The MobileRead Wiki is a great place to jump into if you’re looking for information on ebook formats. It isn’t uniformly up to date; for instance, it says there is “a new version of [EPUB] called ePub 3 but it is not in wide use.” But it covers lots of formats and has some excellent analysis, especially a look in depth at the Amazon MOBI format.
Archiveteam.org points at that wiki page as its reference on the format, so it seems as close to an “official description” as anyone has offered.
Amazon is the one company that uses MOBI and its bastard children, while everyone else is using EPUB, but obviously Amazon can’t be ignored.
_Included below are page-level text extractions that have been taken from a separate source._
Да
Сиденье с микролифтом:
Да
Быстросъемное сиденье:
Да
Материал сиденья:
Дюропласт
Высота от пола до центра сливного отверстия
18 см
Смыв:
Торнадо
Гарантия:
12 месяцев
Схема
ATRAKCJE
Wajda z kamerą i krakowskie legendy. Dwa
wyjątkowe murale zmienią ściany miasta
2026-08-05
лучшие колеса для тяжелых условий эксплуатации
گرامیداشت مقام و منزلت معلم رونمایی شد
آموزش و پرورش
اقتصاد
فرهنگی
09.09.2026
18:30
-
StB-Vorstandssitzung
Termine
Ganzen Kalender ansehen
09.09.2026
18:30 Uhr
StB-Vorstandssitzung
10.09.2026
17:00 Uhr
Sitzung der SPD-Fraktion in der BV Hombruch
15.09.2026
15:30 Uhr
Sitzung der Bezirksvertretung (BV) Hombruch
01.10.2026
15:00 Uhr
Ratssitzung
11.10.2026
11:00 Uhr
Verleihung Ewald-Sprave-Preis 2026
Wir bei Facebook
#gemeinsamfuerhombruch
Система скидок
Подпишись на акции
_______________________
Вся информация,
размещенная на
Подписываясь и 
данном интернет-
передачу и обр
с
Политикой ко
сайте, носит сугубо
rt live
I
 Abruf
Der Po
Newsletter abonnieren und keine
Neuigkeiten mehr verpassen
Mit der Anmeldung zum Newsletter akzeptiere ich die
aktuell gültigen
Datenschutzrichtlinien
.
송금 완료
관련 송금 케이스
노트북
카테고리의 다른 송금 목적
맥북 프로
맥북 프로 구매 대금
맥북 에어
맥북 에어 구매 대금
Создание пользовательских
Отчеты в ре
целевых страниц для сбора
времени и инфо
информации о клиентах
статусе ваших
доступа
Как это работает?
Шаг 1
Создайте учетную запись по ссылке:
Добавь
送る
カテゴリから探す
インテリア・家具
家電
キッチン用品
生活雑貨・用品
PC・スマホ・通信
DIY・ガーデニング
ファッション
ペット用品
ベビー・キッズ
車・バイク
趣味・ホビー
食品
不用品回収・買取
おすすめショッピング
It distributes Kindle software so widely that you can read MOBI files on any device.
You can create a file at least in older versions of MOBI. Calibre, for instance, lets you create MOBI. What you can’t do is add DRM that will work. (I’ll skip the rant on DRM in ebooks this time.) It’s impressive that anyone has figured out the format. It has its origins in the old PalmOS, designed at a time when saving memory was the most important consideration.
The wiki gives us observations like “The MOBI header is of variable length and is not documented” and “The EXTH header is also undocumented, so some of this is guesswork.” The “guesswork” is an impressive piece of reverse engineering. The wiki page devotes most of its space to the headers. The content is HTML with some modifications (e.g., extra attributes for the IMG tag).
It gets more confusing. Amazon’s successor to MOBI is a maze of twisty little formats. There’s KF8, AZW, AZW3.AZW6, and more. It’s not fully clear whether these are all different formats or just different names. Jonny Greenwood has made an impressive attempt to sort them out. Amazon appears to use the AZW extension for more than one format. It’s impossible for anyone except Amazon (or someone with access to Amazon’s technology) to create a usable AZW file with DRM, since Kindle readers wouldn’t recognize it as an authenticated file. The Sustainability of Digital Formats site of the Library of Congress doesn’t even mention these formats.
The MOBI family is the White Whale of formats. You could spend years obsessing over it, and in the end you’ll probably regret what you find.